La forme de temps perdu qui vient le plus aisément à l’esprit est celle de l’ennui. Quel temps perdu que de ne pas savoir comment l’occuper, comme si l’action était le principe même du temps, incarné par une activité physique, spatiale ou intellectuelle. L’ennui n’est pas un temps perdu. Rien n’est temps perdu. Nous n’avons rien à perdre, lorsque l’on parle de temps. La mort même n’est pas un temps perdu, puisque nous ne sommes même plus là pour le vivre. Le temps propre disparaît au moment de la mort, pas le temps universel. Si là n’est pas la preuve la plus évidente que la dernière chose que nous puissions posséder est le temps, alors je ne sais plus quoi vous dire. Dire que le temps est une autre façon de nommer le concept de la vie même serait, par conséquent, une erreur. Le temps est une autre façon de nommer la vie subjective dans la mesure où, là encore, nous nous référons au temps propre. Le temps universel ne peut se contenter de définir la vie de l’humanité : nous sommes trop récents, trop petits, trop fragiles pour réduire le concept de temps universel à notre seule condition humaine. A notre extinction, le temps sera toujours là, simplement il n’y aura plus d’être humain pour l’appeler temps. Peut-être trouvera-t-il un autre nom. Peut-être que le langage n’existera pas, du moins comme nous l’entendons.

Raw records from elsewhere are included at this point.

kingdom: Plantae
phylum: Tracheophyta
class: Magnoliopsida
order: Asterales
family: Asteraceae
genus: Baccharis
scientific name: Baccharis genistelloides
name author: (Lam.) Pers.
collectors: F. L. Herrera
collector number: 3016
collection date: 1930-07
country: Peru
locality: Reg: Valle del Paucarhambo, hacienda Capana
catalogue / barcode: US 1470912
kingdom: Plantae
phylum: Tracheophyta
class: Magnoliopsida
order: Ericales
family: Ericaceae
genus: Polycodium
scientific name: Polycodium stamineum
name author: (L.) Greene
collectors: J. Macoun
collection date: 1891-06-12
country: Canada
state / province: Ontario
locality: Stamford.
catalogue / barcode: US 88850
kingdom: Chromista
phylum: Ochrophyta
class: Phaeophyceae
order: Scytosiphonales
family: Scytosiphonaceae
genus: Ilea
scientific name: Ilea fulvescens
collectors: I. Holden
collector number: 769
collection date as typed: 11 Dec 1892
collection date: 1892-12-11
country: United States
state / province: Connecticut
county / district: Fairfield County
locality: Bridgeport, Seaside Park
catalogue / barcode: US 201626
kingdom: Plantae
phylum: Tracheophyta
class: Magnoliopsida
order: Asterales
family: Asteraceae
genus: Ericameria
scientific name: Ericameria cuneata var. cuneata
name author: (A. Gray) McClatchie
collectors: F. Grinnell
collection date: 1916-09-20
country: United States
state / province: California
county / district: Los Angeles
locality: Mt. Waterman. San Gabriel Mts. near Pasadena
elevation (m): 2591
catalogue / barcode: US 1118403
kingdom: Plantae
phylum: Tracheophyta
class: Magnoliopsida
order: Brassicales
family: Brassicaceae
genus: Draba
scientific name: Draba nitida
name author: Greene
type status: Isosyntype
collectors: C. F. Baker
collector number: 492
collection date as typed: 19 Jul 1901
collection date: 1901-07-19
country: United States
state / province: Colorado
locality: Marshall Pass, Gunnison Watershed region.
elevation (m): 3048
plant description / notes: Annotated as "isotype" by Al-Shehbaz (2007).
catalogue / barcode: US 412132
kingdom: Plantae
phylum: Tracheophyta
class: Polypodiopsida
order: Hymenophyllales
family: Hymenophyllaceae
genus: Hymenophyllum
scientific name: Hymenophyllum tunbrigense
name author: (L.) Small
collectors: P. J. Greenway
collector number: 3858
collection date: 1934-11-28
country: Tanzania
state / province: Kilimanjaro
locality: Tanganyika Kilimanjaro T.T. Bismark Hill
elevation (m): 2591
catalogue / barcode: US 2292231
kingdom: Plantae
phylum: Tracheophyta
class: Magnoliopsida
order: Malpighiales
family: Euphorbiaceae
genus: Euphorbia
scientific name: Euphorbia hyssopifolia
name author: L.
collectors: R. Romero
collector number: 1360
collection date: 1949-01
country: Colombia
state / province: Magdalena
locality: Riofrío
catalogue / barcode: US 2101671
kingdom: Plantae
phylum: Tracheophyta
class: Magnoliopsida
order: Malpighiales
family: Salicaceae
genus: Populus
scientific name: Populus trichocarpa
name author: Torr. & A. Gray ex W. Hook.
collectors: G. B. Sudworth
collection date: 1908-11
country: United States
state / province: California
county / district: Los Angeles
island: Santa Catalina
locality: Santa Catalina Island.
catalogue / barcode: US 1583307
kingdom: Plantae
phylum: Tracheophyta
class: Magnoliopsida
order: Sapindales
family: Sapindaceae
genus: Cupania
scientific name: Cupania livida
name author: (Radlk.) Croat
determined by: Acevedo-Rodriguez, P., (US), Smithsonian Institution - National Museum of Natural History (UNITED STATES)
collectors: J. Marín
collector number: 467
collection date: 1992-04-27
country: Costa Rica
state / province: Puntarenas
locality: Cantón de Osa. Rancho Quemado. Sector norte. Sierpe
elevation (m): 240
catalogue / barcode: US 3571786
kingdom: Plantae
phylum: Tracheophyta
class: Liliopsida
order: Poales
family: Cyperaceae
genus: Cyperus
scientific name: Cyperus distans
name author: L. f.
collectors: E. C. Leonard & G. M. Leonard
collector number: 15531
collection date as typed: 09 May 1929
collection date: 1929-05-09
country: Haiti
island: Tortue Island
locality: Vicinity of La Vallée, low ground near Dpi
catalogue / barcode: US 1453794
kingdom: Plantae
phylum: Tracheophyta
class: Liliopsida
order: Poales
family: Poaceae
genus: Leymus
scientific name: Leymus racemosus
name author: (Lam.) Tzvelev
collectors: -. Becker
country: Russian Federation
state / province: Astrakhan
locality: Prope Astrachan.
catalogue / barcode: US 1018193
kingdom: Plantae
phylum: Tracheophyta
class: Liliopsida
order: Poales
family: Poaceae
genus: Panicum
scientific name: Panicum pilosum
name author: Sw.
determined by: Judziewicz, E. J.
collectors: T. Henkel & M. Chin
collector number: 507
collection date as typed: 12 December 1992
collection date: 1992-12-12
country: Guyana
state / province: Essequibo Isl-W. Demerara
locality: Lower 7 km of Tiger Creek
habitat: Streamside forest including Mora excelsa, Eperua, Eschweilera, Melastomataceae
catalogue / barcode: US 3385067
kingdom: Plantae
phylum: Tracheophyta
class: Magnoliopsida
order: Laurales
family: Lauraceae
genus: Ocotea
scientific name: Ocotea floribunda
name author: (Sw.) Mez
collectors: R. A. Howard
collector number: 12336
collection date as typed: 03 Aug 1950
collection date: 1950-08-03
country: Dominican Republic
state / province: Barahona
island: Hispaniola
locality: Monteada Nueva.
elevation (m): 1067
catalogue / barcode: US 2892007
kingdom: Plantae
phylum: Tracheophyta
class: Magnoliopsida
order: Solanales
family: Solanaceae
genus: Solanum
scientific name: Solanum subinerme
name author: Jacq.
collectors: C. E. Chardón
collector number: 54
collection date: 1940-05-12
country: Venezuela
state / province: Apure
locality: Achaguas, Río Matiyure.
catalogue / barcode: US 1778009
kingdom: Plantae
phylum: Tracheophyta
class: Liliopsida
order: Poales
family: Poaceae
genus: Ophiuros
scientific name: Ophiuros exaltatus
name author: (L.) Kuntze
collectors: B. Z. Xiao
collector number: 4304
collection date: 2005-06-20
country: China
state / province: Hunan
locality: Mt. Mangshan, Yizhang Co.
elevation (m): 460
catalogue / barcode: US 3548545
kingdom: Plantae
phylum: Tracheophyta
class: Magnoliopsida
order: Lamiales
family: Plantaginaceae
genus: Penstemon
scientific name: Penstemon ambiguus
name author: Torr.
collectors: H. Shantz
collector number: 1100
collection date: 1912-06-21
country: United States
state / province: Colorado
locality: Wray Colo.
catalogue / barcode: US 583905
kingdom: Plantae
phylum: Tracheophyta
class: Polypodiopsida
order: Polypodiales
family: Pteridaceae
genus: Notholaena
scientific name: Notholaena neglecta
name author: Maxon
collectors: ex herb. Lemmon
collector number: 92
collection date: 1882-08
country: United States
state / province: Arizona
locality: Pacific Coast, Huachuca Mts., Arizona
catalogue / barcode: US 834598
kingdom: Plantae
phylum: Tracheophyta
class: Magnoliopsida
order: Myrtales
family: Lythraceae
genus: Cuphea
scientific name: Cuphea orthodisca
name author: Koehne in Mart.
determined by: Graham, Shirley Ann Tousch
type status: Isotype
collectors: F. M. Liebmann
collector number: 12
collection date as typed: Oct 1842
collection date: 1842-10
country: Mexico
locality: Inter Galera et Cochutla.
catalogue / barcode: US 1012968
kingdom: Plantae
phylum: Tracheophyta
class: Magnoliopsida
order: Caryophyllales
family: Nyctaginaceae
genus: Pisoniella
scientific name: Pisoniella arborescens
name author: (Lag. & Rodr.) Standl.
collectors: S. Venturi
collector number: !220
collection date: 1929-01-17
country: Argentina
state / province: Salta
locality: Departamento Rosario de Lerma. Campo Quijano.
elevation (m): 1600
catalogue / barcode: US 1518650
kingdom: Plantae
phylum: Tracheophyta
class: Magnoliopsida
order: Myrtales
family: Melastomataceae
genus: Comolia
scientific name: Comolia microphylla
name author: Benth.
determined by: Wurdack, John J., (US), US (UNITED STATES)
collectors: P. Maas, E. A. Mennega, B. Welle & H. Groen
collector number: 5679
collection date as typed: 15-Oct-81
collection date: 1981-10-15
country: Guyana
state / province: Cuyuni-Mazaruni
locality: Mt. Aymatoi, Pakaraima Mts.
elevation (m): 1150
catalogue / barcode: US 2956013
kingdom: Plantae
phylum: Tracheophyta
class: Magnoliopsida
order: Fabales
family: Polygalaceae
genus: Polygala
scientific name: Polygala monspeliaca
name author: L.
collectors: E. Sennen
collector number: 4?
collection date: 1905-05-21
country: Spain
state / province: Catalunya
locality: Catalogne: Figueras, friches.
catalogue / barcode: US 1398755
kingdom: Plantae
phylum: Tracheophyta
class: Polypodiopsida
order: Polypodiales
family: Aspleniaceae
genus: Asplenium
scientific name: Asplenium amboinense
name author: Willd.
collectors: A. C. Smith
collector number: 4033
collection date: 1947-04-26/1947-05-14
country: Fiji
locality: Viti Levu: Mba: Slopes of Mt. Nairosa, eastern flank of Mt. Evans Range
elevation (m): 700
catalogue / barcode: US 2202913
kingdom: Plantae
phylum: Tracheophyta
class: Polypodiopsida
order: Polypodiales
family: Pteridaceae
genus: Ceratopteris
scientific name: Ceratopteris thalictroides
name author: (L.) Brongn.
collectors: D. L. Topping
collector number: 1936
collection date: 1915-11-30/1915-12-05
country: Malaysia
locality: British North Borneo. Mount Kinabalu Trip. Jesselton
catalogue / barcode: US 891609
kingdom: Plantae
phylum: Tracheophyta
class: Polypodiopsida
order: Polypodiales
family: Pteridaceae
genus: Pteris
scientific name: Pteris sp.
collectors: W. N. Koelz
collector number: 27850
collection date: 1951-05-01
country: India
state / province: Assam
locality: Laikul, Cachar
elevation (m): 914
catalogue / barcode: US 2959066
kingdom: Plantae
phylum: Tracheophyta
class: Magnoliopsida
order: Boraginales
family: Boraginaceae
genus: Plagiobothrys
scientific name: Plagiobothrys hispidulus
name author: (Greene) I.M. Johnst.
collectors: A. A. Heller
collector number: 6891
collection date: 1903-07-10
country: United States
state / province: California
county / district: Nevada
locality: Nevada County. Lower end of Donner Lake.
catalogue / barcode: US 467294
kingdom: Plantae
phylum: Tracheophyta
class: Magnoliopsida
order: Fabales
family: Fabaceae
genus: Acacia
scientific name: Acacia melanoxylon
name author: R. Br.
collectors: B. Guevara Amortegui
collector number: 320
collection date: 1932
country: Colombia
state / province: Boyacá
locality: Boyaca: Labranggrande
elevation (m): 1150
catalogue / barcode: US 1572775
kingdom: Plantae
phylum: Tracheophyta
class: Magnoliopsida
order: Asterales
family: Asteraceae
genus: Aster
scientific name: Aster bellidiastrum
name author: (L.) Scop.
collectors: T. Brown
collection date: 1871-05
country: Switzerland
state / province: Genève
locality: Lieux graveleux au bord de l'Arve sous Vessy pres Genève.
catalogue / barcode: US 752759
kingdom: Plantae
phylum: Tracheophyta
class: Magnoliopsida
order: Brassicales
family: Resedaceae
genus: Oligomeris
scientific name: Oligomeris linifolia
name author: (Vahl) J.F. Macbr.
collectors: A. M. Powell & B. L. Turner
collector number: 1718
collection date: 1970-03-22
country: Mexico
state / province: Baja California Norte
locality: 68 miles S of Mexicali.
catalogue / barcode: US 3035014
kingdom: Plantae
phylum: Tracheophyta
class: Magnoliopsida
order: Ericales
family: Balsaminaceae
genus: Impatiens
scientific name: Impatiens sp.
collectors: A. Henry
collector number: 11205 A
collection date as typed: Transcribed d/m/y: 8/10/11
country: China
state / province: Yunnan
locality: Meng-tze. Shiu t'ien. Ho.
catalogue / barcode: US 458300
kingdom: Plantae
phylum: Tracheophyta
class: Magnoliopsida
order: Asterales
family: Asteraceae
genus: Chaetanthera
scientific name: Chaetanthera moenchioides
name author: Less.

Dire que nous n’avons pas de temps est donc une aberration. Dire que l’on en a est une aberration. Nous n’avons pas le temps, nous le sommes en partie. Des petites parcelles de temps, atomisées, propres, clignotant comme des ampoules sans cesse renouvelées.
Dire le temps est une aberration. Ampoules, universel, propre, atomes, ennui, mort : on multiplie les mots pour tout dire, sauf le temps lui-même. On ne parvient à le dire autrement que par des comparaisons, des métaphores, et des subjectivités.